TuftsBCB / medford

Human-readible metadata file format to consolidate research information such that it can be stored, updated, and submitted to databases without introducing a huge time investment overhead.
MIT License
9 stars 5 forks source link

Trailing Whitespaces Should be Removed #9

Closed infispiel closed 2 years ago

infispiel commented 3 years ago

Thought of in issue #6, but being documented separately as it is not critical for inline comment functionality. When an in-line comment is used as follows:

@major-minor body # comment

The data will be stored as follows:

[
    'major': [ 
        'minor' : ['desc': 'body ']
    ]
]

Technically, this trailing whitespace after body should be removed. The most straightforward approach -- delete any trailing whitespaces when creating the detail to begin with -- isn't necessarily the correct response. Envision the following case:

@major-minor body # comment
more body here

Technically, if there were later tools to export the body of a MEDFORD file into notes, we would want to keep the trailing space so that we get the text "body more body here" instead of "bodymore body here". (I am affectionately dubbing this the 'pdf copy problem'.)

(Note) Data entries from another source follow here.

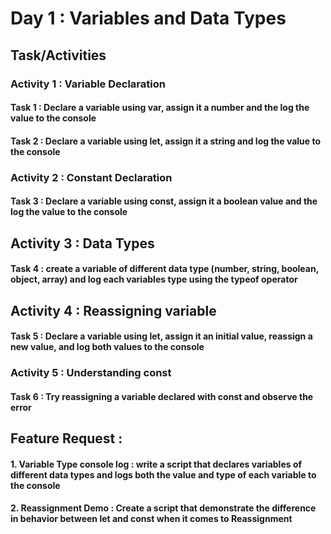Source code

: # Day 1 : Variables and Data Types

## Task/Activities

### Activity 1 : Variable Declaration

#### Task 1 : Declare a variable using var, assign it a number and the log the value to the console

#### Task 2 : Declare a variable using let, assign it a string and log the value to the console

### Activity 2 : Constant Declaration

#### Task 3 : Declare a variable using const, assign it a boolean value and the log the value to the console

## Activity 3 : Data Types

#### Task 4 : create a variable of different data type (number, string, boolean, object, array) and log each variables type using the typeof operator

## Activity 4 : Reassigning variable

#### Task 5 : Declare a variable using let, assign it an initial value, reassign a new value, and log both values to the console

### Activity 5 : Understanding const

#### Task 6 : Try reassigning a variable declared with const and observe the error

## Feature Request :

#### 1. Variable Type console log : write a script that declares variables of different data types and logs both the value and type of each variable to the console

#### 2. Reassignment Demo : Create a script that demonstrate the difference in behavior between let and const when it comes to Reassignment
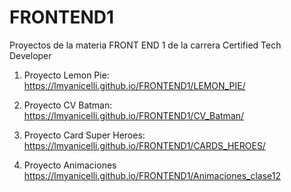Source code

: # FRONTEND1

Proyectos de la materia FRONT END 1 de la carrera Certified Tech Developer

1. Proyecto Lemon Pie:
https://lmyanicelli.github.io/FRONTEND1/LEMON_PIE/

2. Proyecto CV Batman:
https://lmyanicelli.github.io/FRONTEND1/CV_Batman/

3. Proyecto Card Super Heroes:
https://lmyanicelli.github.io/FRONTEND1/CARDS_HEROES/

4. Proyecto Animaciones
https://lmyanicelli.github.io/FRONTEND1/Animaciones_clase12
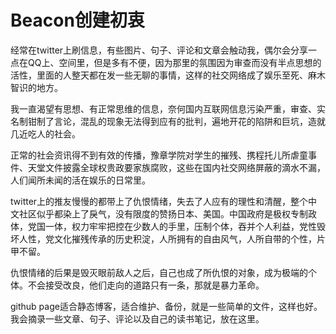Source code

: # Beacon创建初衷
经常在twitter上刷信息，有些图片、句子、评论和文章会触动我，偶尔会分享一点在QQ上、空间里，但是多有不便，因为那里的氛围因为审查而没有半点思想的活性，里面的人整天都在发一些无聊的事情，这样的社交网络成了娱乐至死、麻木智识的地方。

我一直渴望有思想、有正常思维的信息，奈何国内互联网信息污染严重，审查、实名制钳制了言论，混乱的现象无法得到应有的批判，遍地开花的陷阱和巨坑，造就几近吃人的社会。

正常的社会资讯得不到有效的传播，豫章学院对学生的摧残、携程托儿所虐童事件、天堂文件披露全球权贵政要家族腐败，这些在国内社交网络屏蔽的滴水不漏，人们闻所未闻的活在娱乐的日常里。

twitter上的推友慢慢的都带上了仇恨情绪，失去了人应有的理性和清醒，整个中文社区似乎都染上了戾气，没有限度的赞扬日本、美国。中国政府是极权专制政体，党国一体，权力牢牢把控在少数人的手里，压制个体，吞并个人利益，党性毁坏人性，党文化摧残传承的历史积淀，人所拥有的自由风气，人所自带的个性，片甲不留。

仇恨情绪的后果是毁灭眼前敌人之后，自己也成了所仇恨的对象，成为极端的个体。不会接受改良，他们走向的道路只有一条，那就是暴力革命。

github page适合静态博客，适合维护、备份，就是一些简单的文件，这样也好。我会摘录一些文章、句子、评论以及自己的读书笔记，放在这里。


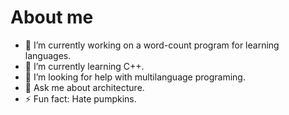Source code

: # About me

- 🔭 I’m currently working on a word-count program for learning languages.
- 🌱 I’m currently learning C++.
- 🤔 I’m looking for help with multilanguage programing.
- 💬 Ask me about architecture.
- ⚡ Fun fact: Hate pumpkins.
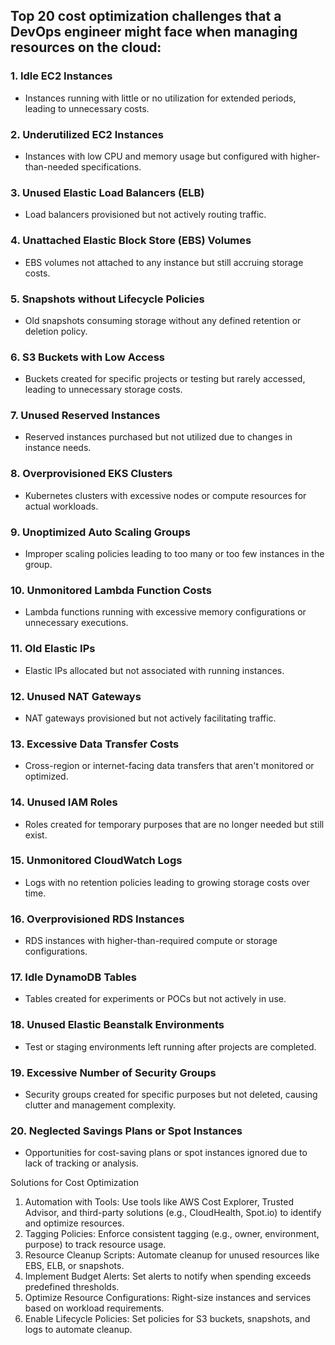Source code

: ## Top 20 cost optimization challenges that a DevOps engineer might face when managing resources on the cloud:

### 1. Idle EC2 Instances
- Instances running with little or no utilization for extended periods, leading to unnecessary costs.

### 2. Underutilized EC2 Instances
- Instances with low CPU and memory usage but configured with higher-than-needed specifications.

### 3. Unused Elastic Load Balancers (ELB)
- Load balancers provisioned but not actively routing traffic.

### 4. Unattached Elastic Block Store (EBS) Volumes
- EBS volumes not attached to any instance but still accruing storage costs.

### 5. Snapshots without Lifecycle Policies
- Old snapshots consuming storage without any defined retention or deletion policy.

### 6. S3 Buckets with Low Access
- Buckets created for specific projects or testing but rarely accessed, leading to unnecessary storage costs.

### 7. Unused Reserved Instances
- Reserved instances purchased but not utilized due to changes in instance needs.

### 8. Overprovisioned EKS Clusters
- Kubernetes clusters with excessive nodes or compute resources for actual workloads.

### 9. Unoptimized Auto Scaling Groups
- Improper scaling policies leading to too many or too few instances in the group.

### 10. Unmonitored Lambda Function Costs
- Lambda functions running with excessive memory configurations or unnecessary executions.

### 11. Old Elastic IPs
- Elastic IPs allocated but not associated with running instances.

### 12. Unused NAT Gateways
- NAT gateways provisioned but not actively facilitating traffic.

### 13. Excessive Data Transfer Costs
- Cross-region or internet-facing data transfers that aren't monitored or optimized.

### 14. Unused IAM Roles
- Roles created for temporary purposes that are no longer needed but still exist.

### 15. Unmonitored CloudWatch Logs
- Logs with no retention policies leading to growing storage costs over time.

### 16. Overprovisioned RDS Instances
- RDS instances with higher-than-required compute or storage configurations.

### 17. Idle DynamoDB Tables
- Tables created for experiments or POCs but not actively in use.

### 18. Unused Elastic Beanstalk Environments
- Test or staging environments left running after projects are completed.

### 19. Excessive Number of Security Groups
- Security groups created for specific purposes but not deleted, causing clutter and management complexity.

### 20. Neglected Savings Plans or Spot Instances
- Opportunities for cost-saving plans or spot instances ignored due to lack of tracking or analysis.

 Solutions for Cost Optimization
 1) Automation with Tools: Use tools like AWS Cost Explorer, Trusted Advisor, and third-party solutions (e.g., CloudHealth, Spot.io) to identify and optimize resources.
 2) Tagging Policies: Enforce consistent tagging (e.g., owner, environment, purpose) to track resource usage.
 3) Resource Cleanup Scripts: Automate cleanup for unused resources like EBS, ELB, or snapshots.
 4) Implement Budget Alerts: Set alerts to notify when spending exceeds predefined thresholds.
 5) Optimize Resource Configurations: Right-size instances and services based on workload requirements.
 6) Enable Lifecycle Policies: Set policies for S3 buckets, snapshots, and logs to automate cleanup.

There should probably be some logic somewhere that goes through completed details and removes all trailing whitespaces, as when the line with the undesired space is being parsed, we have no knowledge as to whether the detail is complete or not. It is unclear whether this should be in detailparser or in the output step, after it's been turned into a pydantic model.

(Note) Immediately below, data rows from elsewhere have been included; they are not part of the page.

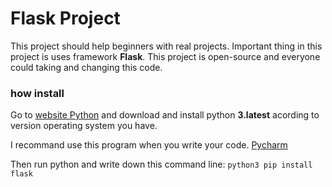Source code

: # Flask Project 

This project should help beginners with real projects.
Important thing in this project is uses framework **Flask**.
This project is open-source and everyone could taking and changing this code.


### how install

Go to [website Python](https://www.python.org/downloads/)
and download and install python **3.latest**
acording to version operating system you have.


I recommand use this program when you write your code.
[Pycharm](https://www.jetbrains.com/pycharm/download/#section=windows)
 


Then run python and write down this command line: 
`python3 pip install flask`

infispiel commented 3 years ago

Realized that this was already partially implemented in cases without comments as follows:

line = line.strip()

and when more data is added to a detail, it calls addData, which entirely consists of:

self.Data = self.Data + " " + line

So... for now I'll adjust logic to do this for lines with comments too, and for multiline macros. One more step that can resolve this entirely would be to check if the data being added begins with a whitespace, as that is the only case I can imagine the user wouldn't want a space added...